Work request:
Answer these questions using the shared jobs article below.
1. Which kind of job can be shared, along with the transformation jobs it links to?
2. What option do you click after right-clicking a job in the project's job list to create a shared job?
3. What is the job you right-click on called in relation to the new shared job?

Source extract:
*** Begin section ***

Shared Jobs
    • Dark
      Light

    Shared Jobs

    • Dark
      Light

    Article Summary

    Overview

    This article is the head of a series on Shared Jobs in Matillion ETL. Related articles include:

    Shared jobs allow you to bundle entire workflows into a single custom component and then use those custom components anywhere else in the project. Only orchestration jobs (and the transformation jobs they link to) can be shared in this manner. If a job calls another job via Run Orchestration or Run Transformation components, then all jobs will be included in the shared job. To this end, a shared job can include as many jobs as the user wishes.

    Within a shared job, the Run Orchestration component can't run an orchestration job that hasn't originally been packaged inside the shared job. If you try this, the following fail error will occur:

    {{Parameter Validation Failure:
    Job Name - Could not find job with name [<JobName>]}}
    

    Therefore, all orchestration jobs required by the workflow should be included in the shared job.


    Creating a shared job

    To create a shared job, right-click on any job in the project's job list and click Generate Shared Job. The Generate Shared Job wizard will open, where you can configure your shared job.
    The job that you right-click on is the "root" job that the new shared job relates to.

*** End section ***

Stored items from a collection:
*** Begin section ***

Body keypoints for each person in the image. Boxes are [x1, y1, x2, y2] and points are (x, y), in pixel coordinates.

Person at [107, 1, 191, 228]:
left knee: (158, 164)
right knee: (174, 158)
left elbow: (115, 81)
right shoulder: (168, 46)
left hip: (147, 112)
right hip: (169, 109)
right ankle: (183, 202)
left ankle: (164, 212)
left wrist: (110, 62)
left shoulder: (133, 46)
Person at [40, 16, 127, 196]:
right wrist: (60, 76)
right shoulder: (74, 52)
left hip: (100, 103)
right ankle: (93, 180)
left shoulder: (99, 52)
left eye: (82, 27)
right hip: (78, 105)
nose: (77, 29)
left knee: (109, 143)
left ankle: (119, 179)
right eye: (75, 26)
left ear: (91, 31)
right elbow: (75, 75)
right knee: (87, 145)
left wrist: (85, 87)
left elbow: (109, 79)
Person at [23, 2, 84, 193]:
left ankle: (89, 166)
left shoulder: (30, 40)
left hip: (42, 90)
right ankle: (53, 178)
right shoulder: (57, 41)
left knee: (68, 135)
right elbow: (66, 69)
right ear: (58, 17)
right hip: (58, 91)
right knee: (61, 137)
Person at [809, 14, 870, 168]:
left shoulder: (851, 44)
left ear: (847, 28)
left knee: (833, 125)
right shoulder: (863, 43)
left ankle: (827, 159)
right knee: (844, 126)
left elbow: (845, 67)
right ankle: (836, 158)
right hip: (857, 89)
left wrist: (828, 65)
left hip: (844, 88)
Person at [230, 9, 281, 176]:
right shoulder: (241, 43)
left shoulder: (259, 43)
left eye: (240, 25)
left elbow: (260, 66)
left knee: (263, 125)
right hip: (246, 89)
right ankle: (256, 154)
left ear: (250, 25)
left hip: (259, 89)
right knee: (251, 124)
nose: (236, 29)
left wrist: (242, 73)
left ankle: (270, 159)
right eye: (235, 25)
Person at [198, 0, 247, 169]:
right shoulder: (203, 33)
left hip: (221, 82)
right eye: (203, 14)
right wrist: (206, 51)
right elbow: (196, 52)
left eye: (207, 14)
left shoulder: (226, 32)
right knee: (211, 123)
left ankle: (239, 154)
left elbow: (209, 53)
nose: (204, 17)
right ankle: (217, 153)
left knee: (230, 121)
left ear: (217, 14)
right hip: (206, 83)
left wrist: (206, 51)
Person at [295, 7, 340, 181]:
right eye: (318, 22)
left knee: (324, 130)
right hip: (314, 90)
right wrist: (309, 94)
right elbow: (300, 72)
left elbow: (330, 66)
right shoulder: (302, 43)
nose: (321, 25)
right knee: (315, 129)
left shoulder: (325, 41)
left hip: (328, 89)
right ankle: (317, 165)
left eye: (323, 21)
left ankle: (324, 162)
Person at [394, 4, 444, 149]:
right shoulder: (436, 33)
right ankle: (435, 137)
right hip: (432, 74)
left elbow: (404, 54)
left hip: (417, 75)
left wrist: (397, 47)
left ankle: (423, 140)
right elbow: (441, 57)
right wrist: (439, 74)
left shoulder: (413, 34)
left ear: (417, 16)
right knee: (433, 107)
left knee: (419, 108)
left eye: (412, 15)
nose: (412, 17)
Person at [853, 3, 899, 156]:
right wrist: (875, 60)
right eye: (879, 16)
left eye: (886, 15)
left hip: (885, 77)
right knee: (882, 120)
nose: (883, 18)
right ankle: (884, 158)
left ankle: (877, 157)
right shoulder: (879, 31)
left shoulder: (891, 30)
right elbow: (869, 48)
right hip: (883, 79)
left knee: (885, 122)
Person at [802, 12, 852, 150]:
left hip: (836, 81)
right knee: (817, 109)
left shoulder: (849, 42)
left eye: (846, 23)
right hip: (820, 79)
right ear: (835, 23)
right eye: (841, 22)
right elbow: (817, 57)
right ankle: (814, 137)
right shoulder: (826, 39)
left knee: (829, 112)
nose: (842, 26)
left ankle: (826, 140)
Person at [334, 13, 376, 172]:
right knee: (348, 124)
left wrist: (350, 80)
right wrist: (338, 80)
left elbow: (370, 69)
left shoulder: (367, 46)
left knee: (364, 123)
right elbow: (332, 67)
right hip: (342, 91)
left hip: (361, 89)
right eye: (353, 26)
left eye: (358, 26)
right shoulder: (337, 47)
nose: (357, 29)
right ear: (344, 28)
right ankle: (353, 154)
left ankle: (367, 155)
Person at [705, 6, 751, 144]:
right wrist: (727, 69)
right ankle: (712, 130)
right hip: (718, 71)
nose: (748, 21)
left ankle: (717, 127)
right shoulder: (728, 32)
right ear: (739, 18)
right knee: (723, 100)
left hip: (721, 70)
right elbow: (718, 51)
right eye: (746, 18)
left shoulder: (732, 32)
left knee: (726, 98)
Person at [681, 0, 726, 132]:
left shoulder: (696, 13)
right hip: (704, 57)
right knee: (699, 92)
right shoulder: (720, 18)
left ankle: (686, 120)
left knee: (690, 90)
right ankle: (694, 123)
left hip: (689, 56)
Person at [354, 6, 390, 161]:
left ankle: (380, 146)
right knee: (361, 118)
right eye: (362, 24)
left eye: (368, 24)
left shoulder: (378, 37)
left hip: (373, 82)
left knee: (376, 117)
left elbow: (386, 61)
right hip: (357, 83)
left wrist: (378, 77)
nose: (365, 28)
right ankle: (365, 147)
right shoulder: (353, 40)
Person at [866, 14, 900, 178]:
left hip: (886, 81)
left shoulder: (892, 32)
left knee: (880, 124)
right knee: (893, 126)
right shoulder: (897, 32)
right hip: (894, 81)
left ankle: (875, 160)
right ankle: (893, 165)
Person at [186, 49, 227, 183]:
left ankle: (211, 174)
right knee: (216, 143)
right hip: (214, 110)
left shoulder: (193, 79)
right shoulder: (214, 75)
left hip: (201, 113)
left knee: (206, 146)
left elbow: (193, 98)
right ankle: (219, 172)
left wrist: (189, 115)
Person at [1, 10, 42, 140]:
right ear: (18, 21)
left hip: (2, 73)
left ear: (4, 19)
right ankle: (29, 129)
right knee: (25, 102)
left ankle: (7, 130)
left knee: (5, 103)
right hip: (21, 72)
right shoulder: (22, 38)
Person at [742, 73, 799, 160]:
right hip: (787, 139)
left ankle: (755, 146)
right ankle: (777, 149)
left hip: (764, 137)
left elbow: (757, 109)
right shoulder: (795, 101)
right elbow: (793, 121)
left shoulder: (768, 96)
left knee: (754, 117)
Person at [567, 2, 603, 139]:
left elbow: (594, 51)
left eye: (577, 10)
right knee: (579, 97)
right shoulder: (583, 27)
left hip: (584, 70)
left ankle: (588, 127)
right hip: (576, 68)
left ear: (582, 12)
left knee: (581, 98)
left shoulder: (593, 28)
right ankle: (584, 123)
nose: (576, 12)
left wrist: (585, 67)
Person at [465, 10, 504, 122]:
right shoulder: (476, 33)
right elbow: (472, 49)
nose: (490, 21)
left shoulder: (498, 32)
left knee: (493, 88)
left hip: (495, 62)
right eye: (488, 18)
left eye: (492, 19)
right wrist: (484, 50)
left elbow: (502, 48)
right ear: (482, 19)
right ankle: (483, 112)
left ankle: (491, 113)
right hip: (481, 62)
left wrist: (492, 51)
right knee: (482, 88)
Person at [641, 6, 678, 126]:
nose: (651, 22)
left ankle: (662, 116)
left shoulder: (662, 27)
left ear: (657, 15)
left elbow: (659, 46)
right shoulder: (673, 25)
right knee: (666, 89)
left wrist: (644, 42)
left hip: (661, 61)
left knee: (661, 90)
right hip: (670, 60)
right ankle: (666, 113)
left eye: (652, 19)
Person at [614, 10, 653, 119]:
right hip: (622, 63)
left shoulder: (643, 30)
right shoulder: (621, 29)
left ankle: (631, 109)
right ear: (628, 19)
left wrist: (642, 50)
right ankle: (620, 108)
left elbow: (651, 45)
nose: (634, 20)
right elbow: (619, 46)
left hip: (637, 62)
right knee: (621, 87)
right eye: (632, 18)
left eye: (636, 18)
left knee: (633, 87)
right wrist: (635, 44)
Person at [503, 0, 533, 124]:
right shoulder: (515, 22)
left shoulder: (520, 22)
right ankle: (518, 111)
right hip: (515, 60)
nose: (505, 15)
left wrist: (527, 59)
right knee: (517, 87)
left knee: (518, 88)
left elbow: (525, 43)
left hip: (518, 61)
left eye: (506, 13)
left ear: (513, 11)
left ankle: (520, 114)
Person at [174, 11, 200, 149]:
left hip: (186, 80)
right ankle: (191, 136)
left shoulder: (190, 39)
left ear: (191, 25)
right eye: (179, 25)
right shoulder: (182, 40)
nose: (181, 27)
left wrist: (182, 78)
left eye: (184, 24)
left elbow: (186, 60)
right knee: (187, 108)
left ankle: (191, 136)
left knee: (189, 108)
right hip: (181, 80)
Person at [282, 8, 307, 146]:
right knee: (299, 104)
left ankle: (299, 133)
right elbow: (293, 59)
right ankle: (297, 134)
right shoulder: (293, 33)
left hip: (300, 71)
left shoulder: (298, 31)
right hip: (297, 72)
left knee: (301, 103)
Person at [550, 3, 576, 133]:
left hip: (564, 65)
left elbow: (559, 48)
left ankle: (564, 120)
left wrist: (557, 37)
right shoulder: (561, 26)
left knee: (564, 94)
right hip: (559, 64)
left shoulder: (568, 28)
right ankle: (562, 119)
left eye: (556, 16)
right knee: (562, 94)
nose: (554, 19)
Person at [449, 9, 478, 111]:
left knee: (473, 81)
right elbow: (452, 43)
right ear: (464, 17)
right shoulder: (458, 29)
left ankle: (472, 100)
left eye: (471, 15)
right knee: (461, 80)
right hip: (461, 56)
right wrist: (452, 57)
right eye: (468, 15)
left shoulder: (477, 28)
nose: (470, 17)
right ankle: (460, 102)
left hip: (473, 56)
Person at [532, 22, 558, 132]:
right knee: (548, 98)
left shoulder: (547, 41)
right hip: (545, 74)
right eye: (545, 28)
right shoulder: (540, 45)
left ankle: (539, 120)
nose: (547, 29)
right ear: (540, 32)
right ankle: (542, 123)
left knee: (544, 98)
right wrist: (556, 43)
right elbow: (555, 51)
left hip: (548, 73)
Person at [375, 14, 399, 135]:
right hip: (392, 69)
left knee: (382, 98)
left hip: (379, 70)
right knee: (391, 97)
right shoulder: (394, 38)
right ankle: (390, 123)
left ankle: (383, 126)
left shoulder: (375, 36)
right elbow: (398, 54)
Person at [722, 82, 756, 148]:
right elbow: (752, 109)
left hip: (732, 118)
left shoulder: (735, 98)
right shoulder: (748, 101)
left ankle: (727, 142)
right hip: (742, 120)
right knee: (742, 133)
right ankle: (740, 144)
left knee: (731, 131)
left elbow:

*** End section ***

Solution for this task:
1. Orchestration jobs.
2. Generate Shared Job.
3. The "root" job.